Anton: It wasn't really a conscious decision to stay away from vinyl. As a group all of us have put out a lot of records, Dawn Treader has a 7" and a split 12", Hobis has a split 7", Bezout's Identity (a project with just me and Al in it) has done a split 7" with Peter and Craig. I think we just figured that as a first release for The Summer We Went West it was better to do it as a CD.
Scene Point Blank: You guys are self-described as drunken indie rock." Does the Summer We Went Went prefer liquor or beer?
Anton: I prefer liquor. Whiskey. But I'll drink just about anything really. In Olympia we played a show at The Witch House, but the show got shut down and had to be moved to another house.
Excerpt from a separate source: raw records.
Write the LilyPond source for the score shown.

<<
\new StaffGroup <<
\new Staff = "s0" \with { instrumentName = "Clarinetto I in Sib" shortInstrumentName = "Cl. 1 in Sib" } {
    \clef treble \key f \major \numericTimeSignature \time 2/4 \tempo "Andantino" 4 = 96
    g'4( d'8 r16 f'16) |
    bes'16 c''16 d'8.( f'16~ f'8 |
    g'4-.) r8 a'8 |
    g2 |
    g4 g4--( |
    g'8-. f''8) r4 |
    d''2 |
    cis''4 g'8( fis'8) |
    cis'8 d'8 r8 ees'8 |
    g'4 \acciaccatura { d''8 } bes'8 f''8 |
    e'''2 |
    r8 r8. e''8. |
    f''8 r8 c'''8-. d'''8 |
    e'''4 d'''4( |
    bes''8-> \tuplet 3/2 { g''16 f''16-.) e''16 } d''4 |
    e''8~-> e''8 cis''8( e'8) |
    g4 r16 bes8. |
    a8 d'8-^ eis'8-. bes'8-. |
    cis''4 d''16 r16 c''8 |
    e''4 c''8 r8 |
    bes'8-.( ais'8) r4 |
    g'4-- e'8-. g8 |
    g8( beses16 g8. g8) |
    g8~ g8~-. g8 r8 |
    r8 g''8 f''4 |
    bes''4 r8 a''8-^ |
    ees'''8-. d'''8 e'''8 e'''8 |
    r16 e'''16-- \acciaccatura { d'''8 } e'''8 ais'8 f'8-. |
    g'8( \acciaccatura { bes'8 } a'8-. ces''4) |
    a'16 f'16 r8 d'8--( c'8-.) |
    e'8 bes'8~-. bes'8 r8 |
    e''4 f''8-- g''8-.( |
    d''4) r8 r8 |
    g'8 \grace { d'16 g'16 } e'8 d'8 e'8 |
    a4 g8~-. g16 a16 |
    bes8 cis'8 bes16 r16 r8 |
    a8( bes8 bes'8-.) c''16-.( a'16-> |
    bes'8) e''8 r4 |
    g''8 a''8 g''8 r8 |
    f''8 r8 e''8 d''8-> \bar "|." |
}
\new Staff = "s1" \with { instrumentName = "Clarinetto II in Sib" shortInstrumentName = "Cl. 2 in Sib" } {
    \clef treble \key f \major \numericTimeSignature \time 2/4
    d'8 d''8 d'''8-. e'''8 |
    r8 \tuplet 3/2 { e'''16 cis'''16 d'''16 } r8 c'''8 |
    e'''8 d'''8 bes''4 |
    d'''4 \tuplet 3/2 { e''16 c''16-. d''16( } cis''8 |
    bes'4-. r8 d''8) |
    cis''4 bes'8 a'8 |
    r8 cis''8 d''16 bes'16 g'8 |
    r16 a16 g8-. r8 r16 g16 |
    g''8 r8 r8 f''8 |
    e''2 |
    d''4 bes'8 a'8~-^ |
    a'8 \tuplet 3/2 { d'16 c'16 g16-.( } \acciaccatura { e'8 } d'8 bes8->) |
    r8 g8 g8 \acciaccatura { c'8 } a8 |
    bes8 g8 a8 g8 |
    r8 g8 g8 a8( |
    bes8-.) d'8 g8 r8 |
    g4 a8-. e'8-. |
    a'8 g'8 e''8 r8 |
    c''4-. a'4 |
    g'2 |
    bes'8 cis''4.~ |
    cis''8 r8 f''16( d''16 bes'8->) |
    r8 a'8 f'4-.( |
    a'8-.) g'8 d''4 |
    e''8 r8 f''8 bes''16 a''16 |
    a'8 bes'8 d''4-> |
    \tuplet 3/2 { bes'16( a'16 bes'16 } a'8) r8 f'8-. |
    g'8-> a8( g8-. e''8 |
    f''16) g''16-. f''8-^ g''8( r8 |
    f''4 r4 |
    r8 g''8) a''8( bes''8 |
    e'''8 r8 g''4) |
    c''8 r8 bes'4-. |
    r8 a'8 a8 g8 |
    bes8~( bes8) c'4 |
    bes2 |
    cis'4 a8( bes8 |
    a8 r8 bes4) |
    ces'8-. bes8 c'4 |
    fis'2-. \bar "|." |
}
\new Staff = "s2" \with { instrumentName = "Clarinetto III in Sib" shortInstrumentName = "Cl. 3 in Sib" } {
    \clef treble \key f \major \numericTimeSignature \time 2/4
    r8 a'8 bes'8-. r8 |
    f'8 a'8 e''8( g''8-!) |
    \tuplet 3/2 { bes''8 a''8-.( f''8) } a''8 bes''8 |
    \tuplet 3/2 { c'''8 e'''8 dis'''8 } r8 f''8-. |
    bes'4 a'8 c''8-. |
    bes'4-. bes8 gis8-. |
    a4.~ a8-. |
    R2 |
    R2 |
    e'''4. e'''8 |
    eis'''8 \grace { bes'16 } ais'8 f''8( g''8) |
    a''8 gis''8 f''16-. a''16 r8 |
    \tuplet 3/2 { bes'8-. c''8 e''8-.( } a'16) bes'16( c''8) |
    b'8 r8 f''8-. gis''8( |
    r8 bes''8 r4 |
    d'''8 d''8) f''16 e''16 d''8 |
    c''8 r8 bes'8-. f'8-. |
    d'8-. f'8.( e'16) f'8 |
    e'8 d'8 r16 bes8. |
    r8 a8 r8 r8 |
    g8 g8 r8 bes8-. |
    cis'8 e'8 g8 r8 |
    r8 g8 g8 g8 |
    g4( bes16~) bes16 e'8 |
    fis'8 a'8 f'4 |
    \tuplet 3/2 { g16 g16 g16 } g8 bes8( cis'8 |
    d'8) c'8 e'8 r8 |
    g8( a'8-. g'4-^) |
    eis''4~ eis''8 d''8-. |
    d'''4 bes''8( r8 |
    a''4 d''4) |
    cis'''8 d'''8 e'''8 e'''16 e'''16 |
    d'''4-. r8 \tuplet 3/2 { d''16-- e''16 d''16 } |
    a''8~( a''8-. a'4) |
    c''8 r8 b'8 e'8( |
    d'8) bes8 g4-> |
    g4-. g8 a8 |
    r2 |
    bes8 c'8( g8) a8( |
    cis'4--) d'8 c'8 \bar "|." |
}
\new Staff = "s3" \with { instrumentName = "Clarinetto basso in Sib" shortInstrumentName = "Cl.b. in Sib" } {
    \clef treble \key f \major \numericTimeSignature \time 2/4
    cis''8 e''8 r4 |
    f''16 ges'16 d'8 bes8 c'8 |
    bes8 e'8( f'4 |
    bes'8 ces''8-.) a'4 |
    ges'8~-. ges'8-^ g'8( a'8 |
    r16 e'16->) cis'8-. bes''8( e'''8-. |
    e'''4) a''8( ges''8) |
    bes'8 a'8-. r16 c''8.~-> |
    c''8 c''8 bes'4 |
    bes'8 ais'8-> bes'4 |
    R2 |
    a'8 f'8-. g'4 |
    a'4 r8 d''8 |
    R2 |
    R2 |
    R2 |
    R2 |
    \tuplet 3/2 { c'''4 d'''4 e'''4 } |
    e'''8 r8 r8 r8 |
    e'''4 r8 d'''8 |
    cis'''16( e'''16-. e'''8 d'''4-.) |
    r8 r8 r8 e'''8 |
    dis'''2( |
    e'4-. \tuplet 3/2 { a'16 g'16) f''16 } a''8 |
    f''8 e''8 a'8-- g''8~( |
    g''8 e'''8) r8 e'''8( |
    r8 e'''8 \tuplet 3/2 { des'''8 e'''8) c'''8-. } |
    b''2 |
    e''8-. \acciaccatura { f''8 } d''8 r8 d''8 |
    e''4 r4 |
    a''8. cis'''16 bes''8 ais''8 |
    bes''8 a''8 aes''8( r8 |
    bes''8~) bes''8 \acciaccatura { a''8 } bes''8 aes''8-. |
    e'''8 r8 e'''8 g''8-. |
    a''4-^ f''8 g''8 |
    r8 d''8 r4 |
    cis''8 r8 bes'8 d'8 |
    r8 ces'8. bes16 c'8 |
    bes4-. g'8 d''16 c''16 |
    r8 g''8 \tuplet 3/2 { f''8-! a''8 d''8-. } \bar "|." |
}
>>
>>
I had been drinking whiskey all night by this point and was so wasted for the show that I don't even remember what happened. I just woke up in the van the next morning in a parking lot. After that I made a mental note to not start drinking whiskey till I was about to play. It's all about timing.
Al: I prefer liquor followed by beer. Just beer takes too long.
Erik: I prefer wine.
Scene Point Blank: What is the song writing process for you guys? Is it a collective effort lyrically, or does Erik write most of the lyrics?
Anton: Musically we tend to just get together in the basement, hang out for a bit, and jam on random riffs that people have here or there and see what happens. It seems to work out; we're not really ever too stressed about anything. Lyrically, everyone writes what they individually sing. The songs on our first full-length, Following The Holy Moon Goddess, Erik wrote and sang everything, but as we progress as a band everyone is becoming more lyrically involved. New songs will have three or four intertwining topics each sung by a different person. Again, we're usually just totally shit-faced so its whatever we feel like doing.
Al: I usually end up asking Erik what he's singing about and try to come up with something along those lines. Erik does do most of the singing so the rest of us only have two or three lines to sing anyway.
Erik: For writing songs, I have an idea then I just sort of yell shit along with the music and then write what comes out. I find it usually comes out best this way.
Scene Point Blank: What are the future plans for the band. Are you guys planning on sticking together after school is over?
Erik: I see us probably playing music together, for a bit at least.
Anton: For the time being I think we're going to stick together as long as possible. There was talk after Erik and I graduated to all move to San Francisco, but I don't know if that's going to happen. Jeremy graduated last year and has thankfully stuck around to do music with all of us. I'm really glad too because it's been awesome and more rewarding than anything else I've done, that's for sure.